Canucks, Sportsnet reveal 2017-18 television broadcast schedule

Aug 30 2017, 10:47 pm

John and John are back again.

The Vancouver Canucks and Sportsnet released their broadcast schedule on Wednesday, and once again the local TV broadcast will be called by John Shorthouse and John Garrett. This is Shorthouse’s 20th season in the Jim Robson Broadcast Gondola, having called games since the debut of the orca in 1997.

All 82 regular season games, plus seven out of eight preseason games, will be televised this year.

That includes the Canucks’ trip to China, with preseason games in Shanghai (September 21) and Beijing (September 23). The Canucks and Kings will charter a plane from Los Angeles to Shanghai after a game at Staples Center on September 16.

The Canucks will air nationally 36 times this season, including 15 appearances on Hockey Night in Canada. That’s well back of the Toronto Maple Leafs (23) and Montreal Canadiens (22), that air on HNIC nearly every week. The Senators (17), Oilers (15), Flames (13), and Jets (13) are in the same ballpark as Vancouver.

Hockey Day in Canada runs on January 20, with all seven Canadian teams in action, including the Canucks playing in Edmonton.

The Canucks can be found regionally on Sportsnet Pacific 42 times this season, as well as Sportsnet Vancouver Hockey (the Sportsnet ONE companion channel) four times.

All Canucks games will also air on Sportsnet 650, the new all-sports radio station that launches in Vancouver next week. Brendan Batchelor and Corey Hirsch, as previously announced, are 650’s new radio duo for Canucks games.

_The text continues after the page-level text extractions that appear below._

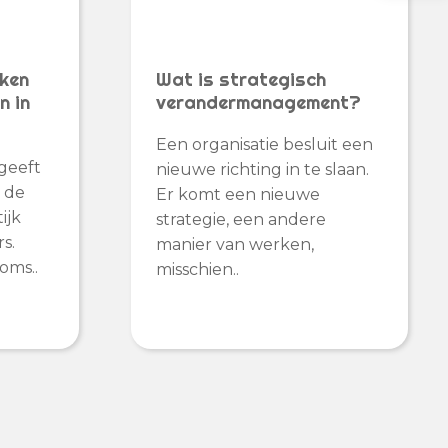
aken
Wat is strategisch
n in
verandermanagement?
Een organisatie besluit een
geeft
nieuwe richting in te slaan.
s de
Er komt een nieuwe
ijk
strategie, een andere
s.
manier van werken,
oms..
misschien..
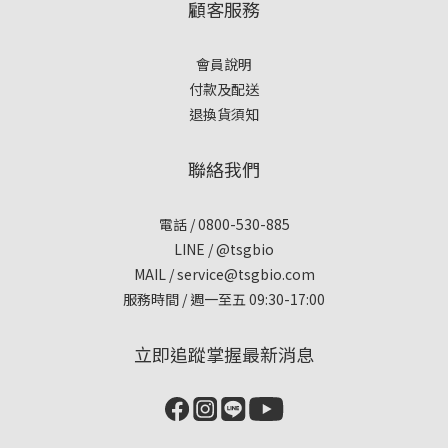
顧客服務
會員說明
付款及配送
退換貨須知
聯絡我們
電話 / 0800-530-885
LINE / @tsgbio
MAIL /
service@tsgbio.com
服務時間 / 週一至五 09:30-17:00
立即追蹤掌握最新消息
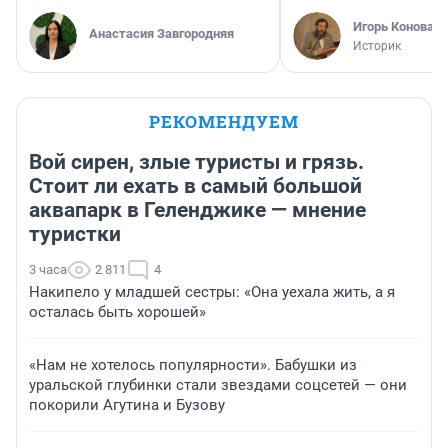
Игорь Коновал
Анастасия Завгородняя
Историк
РЕКОМЕНДУЕМ
Вой сирен, злые туристы и грязь.
Стоит ли ехать в самый большой
аквапарк в Геленджике — мнение
туристки
3 часа
2 811
4
Накипело у младшей сестры: «Она уехала жить, а я
осталась быть хорошей»
«Нам не хотелось популярности». Бабушки из
уральской глубинки стали звездами соцсетей — они
покорили Агутина и Бузову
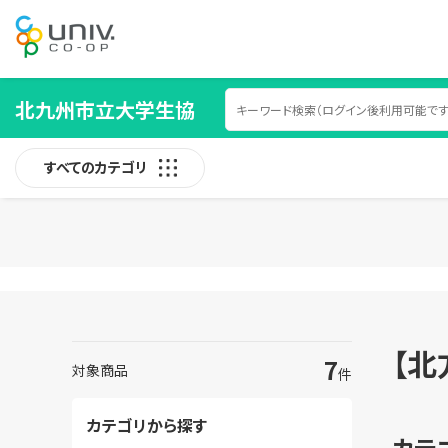
北九州市立大学生協
すべてのカテゴリ
【北
7
対象商品
件
カテゴリから探す
カテ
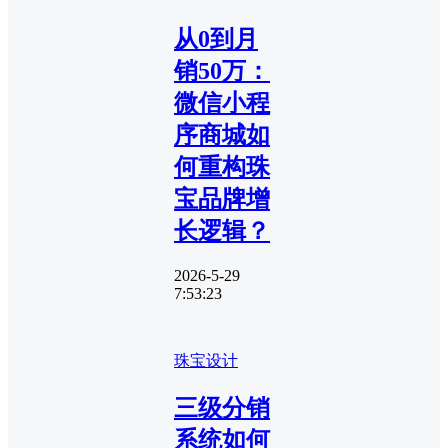
从0到月
销50万：
微信小程
序商城如
何重构珠
宝品牌增
长逻辑？
2026-5-29
7:53:23
珠宝设计
三级分销
系统如何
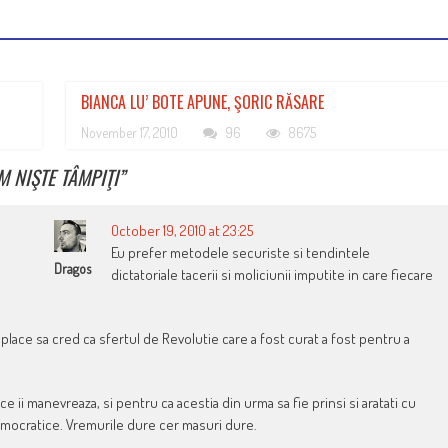
BIANCA LU’ BOTE APUNE, ŞORIC RĂSARE
November 17, 2010
96
8675
M NIŞTE TÂMPIŢI
”
October 19, 2010 at 23:25
Eu prefer metodele securiste si tendintele
Dragos
dictatoriale tacerii si moliciunii imputite in care fiecare
 place sa cred ca sfertul de Revolutie care a fost curat a fost pentru a
e ii manevreaza, si pentru ca acestia din urma sa fie prinsi si aratati cu
mocratice. Vremurile dure cer masuri dure.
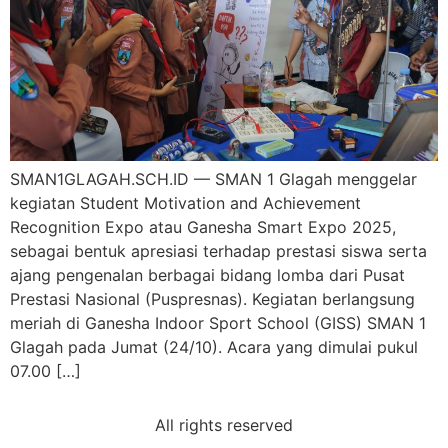
SMAN1GLAGAH.SCH.ID — SMAN 1 Glagah menggelar
kegiatan Student Motivation and Achievement
Recognition Expo atau Ganesha Smart Expo 2025,
sebagai bentuk apresiasi terhadap prestasi siswa serta
ajang pengenalan berbagai bidang lomba dari Pusat
Prestasi Nasional (Puspresnas). Kegiatan berlangsung
meriah di Ganesha Indoor Sport School (GISS) SMAN 1
Glagah pada Jumat (24/10). Acara yang dimulai pukul
07.00 […]
All rights reserved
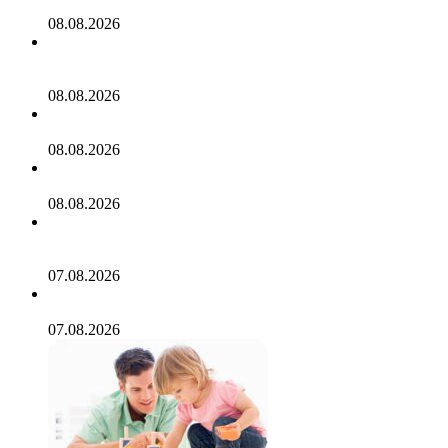
необходимой поддержке турбизнесу
08.08.2026
Алексей Венгин о новом развороте на туристическом
рынке
08.08.2026
Аэрофлот открывает прямые рейсы в Нячанг
08.08.2026
Информация о Демократической республике Конго
08.08.2026
Мой опыт аренды машины на Пхукете: всё, что нужно
знать в 2026 году
07.08.2026
10 самых странных правил дорожного движения в мире
07.08.2026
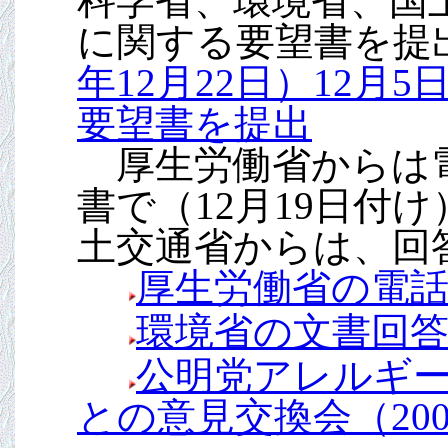
科学省、環境省、国
に関する要望書を提
年12月22日）12
要望書を提出
厚生労働省からは電
書で（12月19日付
土交通省からは、回
厚生労働省の電話回
環境省の文書回答（
公明党アレルギー
との意見交換会（200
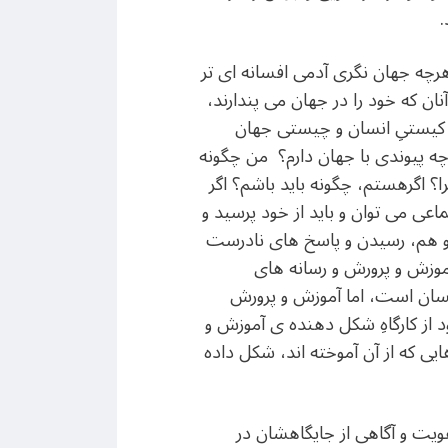
.
هرچه جهان نگری آدمی افسانه ای تر
نان که خود را در جهان می پندارند،
 ی کیستیِ انسان و چیستی جهان
پیوندی با جهان دارم؟ من چگونه
را؟ اگرهستم، چگونه باید باشم؟ اگر
اعی می توان و باید از خود پرسید و
ت و هم، رسیدن و پاسخ های نادرست
 آموزش و پرورش و رسانه های
نسان است، اما آموزش و پرورش
د از کارگاهِ شکل دهنده ی آموزش و
ی که از آن آموخته اند، شکل داده
ویت و آگاهی از جایگاهشان در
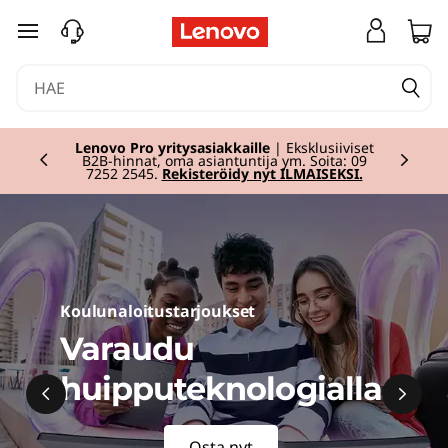
siirry pääsisältöön
Lenovo Pro yritysasiakkaille
| Eksklusiiviset
B2B-hinnat, oma asiantuntija ym. Soita: 09
Currently displaying item 2 of
7252 2545.
Rekisteröidy nyt ILMAISEKSI.
Koulunaloitustarjoukset
Varaudu
huipputeknologialla
Osta nyt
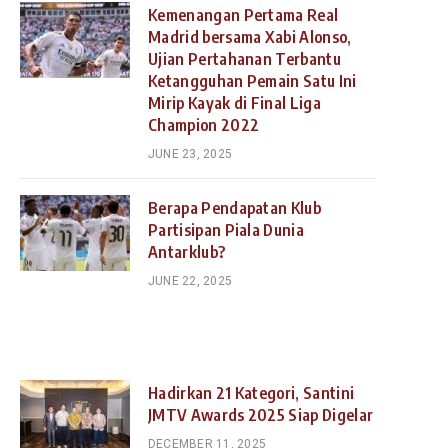
Kemenangan Pertama Real
Madrid bersama Xabi Alonso,
Ujian Pertahanan Terbantu
Ketangguhan Pemain Satu Ini
Mirip Kayak di Final Liga
Champion 2022
JUNE 23, 2025
Berapa Pendapatan Klub
Partisipan Piala Dunia
Antarklub?
JUNE 22, 2025
Hadirkan 21 Kategori, Santini
JMTV Awards 2025 Siap Digelar
DECEMBER 11, 2025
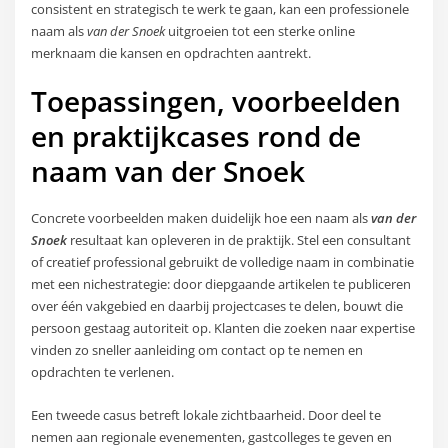
consistent en strategisch te werk te gaan, kan een professionele
naam als
van der Snoek
uitgroeien tot een sterke online
merknaam die kansen en opdrachten aantrekt.
Toepassingen, voorbeelden
en praktijkcases rond de
naam van der Snoek
Concrete voorbeelden maken duidelijk hoe een naam als
van der
Snoek
resultaat kan opleveren in de praktijk. Stel een consultant
of creatief professional gebruikt de volledige naam in combinatie
met een nichestrategie: door diepgaande artikelen te publiceren
over één vakgebied en daarbij projectcases te delen, bouwt die
persoon gestaag autoriteit op. Klanten die zoeken naar expertise
vinden zo sneller aanleiding om contact op te nemen en
opdrachten te verlenen.
Een tweede casus betreft lokale zichtbaarheid. Door deel te
nemen aan regionale evenementen, gastcolleges te geven en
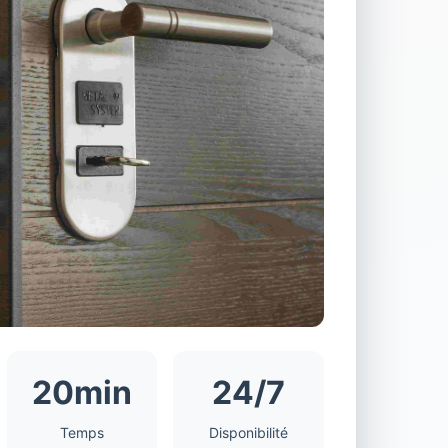
20min
24/7
Temps
Disponibilité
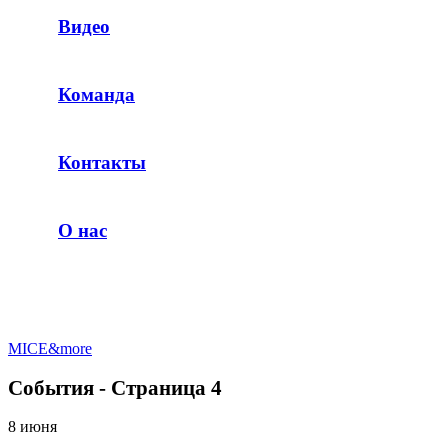
Видео
Команда
Контакты
О нас
MICE&more
События - Страница 4
8 июня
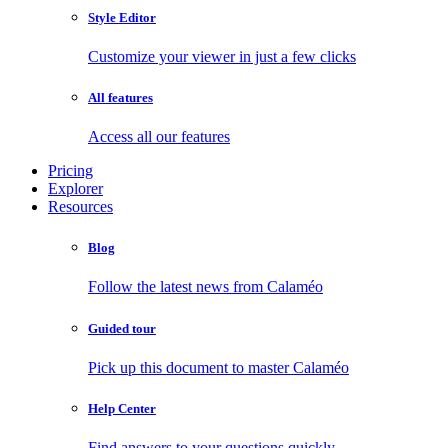
Style Editor
Customize your viewer in just a few clicks
All features
Access all our features
Pricing
Explorer
Resources
Blog
Follow the latest news from Calaméo
Guided tour
Pick up this document to master Calaméo
Help Center
Find answers to your questions quickly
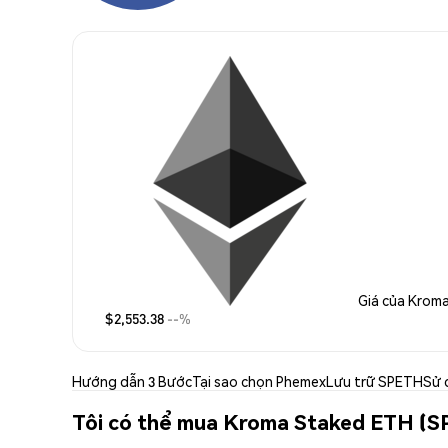
Giá của Krom
$2,553.38
--%
Hướng dẫn 3 Bước
Tại sao chọn Phemex
Lưu trữ SPETH
Sử 
Tôi có thể mua Kroma Staked ETH (S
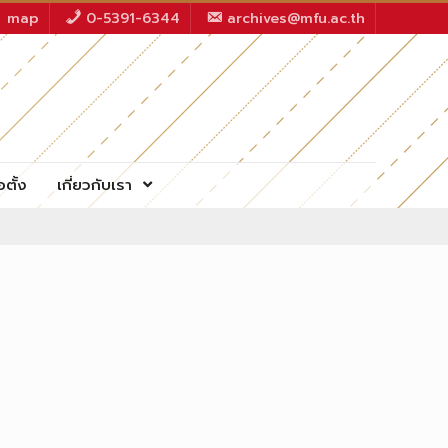
map
0-5391-6344
archives@mfu.ac.th
อตั้ง
เกี่ยวกับเรา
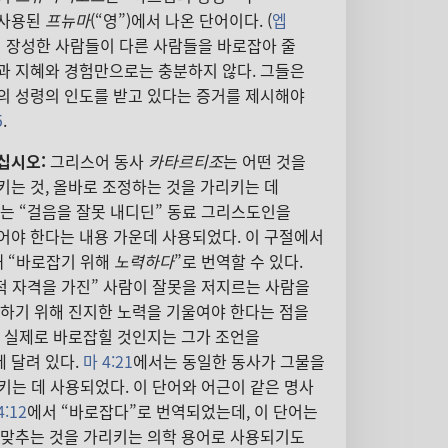
 사용된
프뉴마
(“영”)에서 나온 단어이다. (
엡
서 장성한 사람들이 다른 사람들을 바로잡아 줄
과 지혜와 경험만으로는 충분하지 않다. 그들은
의 성령의 인도를 받고 있다는 증거를 제시해야
5
.
십시오:
그리스어 동사
카타르티조
는 어떤 것을
는 것, 올바로 조정하는 것을 가리키는 데
는 “걸음을 잘못 내디딘” 동료 그리스도인을
어야 한다는 내용 가운데 사용되었다. 이 구절에서
때 “바로잡기 위해
노력하다
”로 번역할 수 있다.
적 자격을 가진” 사람이 잘못을 저지르는 사람을
 하기 위해 진지한 노력을 기울여야 한다는 점을
가 실제로 바로잡힐 것인지는 그가 조언을
 달려 있다.
마 4:21
에서는 동일한 동사가 그물을
키는 데 사용되었다. 이 단어와 어근이 같은 명사
4:12
에서 “바로잡다”로 번역되었는데, 이 단어는
 맞추는 것을 가리키는 의학 용어로 사용되기도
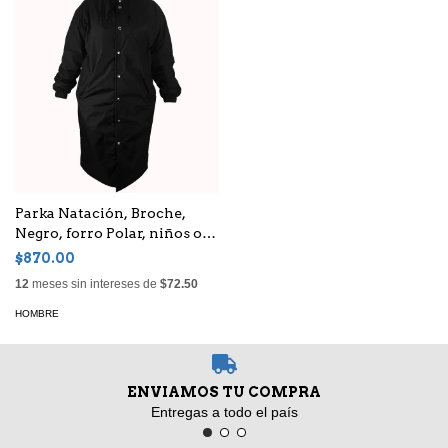
Parka Natación, Broche,
Negro, forro Polar, niños o
adultos, Unisex
$870.00
12
meses sin intereses de
$72.50
HOMBRE
ENVIAMOS TU COMPRA
Entregas a todo el país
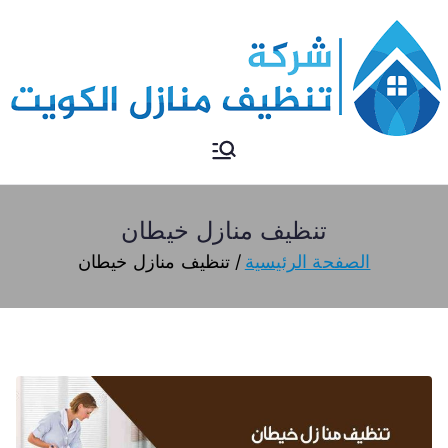
تنظيف منازل
تنظيف منازل الكويت
تنظيف منازل خيطان
الصفحة الرئيسية
تنظيف منازل خيطان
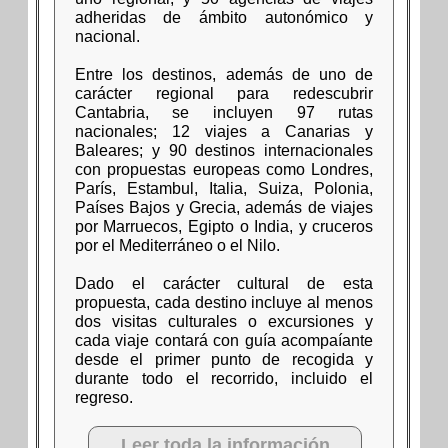
adheridas de ámbito autonómico y
nacional.
Entre los destinos, además de uno de
carácter regional para redescubrir
Cantabria, se incluyen 97 rutas
nacionales; 12 viajes a Canarias y
Baleares; y 90 destinos internacionales
con propuestas europeas como Londres,
París, Estambul, Italia, Suiza, Polonia,
Países Bajos y Grecia, además de viajes
por Marruecos, Egipto o India, y cruceros
por el Mediterráneo o el Nilo.
Dado el carácter cultural de esta
propuesta, cada destino incluye al menos
dos visitas culturales o excursiones y
cada viaje contará con guía acompaíante
desde el primer punto de recogida y
durante todo el recorrido, incluido el
regreso.
Leer toda la información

Shorthouse will no longer broadcast games on radio, a source tells Daily Hive, as 650 runs exclusively with Batchelor as their play-by-play man. That’s a departure from Shorthouse’s role with TSN 1040, where he would call games on radio whenever he wasn’t tied up with his television duties.

Shorthouse calls every regional Canucks game on television, and has been added to a few national games recently as well. That doesn’t leave many games left for radio anyway, although he likely won’t get many playoff games on television (beyond the first round anyway) when and if the Canucks return to the postseason.

Perhaps this free time will make Shorthouse available for non-Canucks broadcasts on Sportsnet, which could boost his profile outside of the Vancouver market.

Until then, expect to hear Shorthouse on television during most Canucks games, and on Sportsnet 650 as a guest during their weekday programming.

Joey Kenward has also joined on with Sportsnet 650, and will host the station’s pre-game and post-game shows. News 1130’s Ann Smaltz will work as a rinkside reporter for radio broadcasts.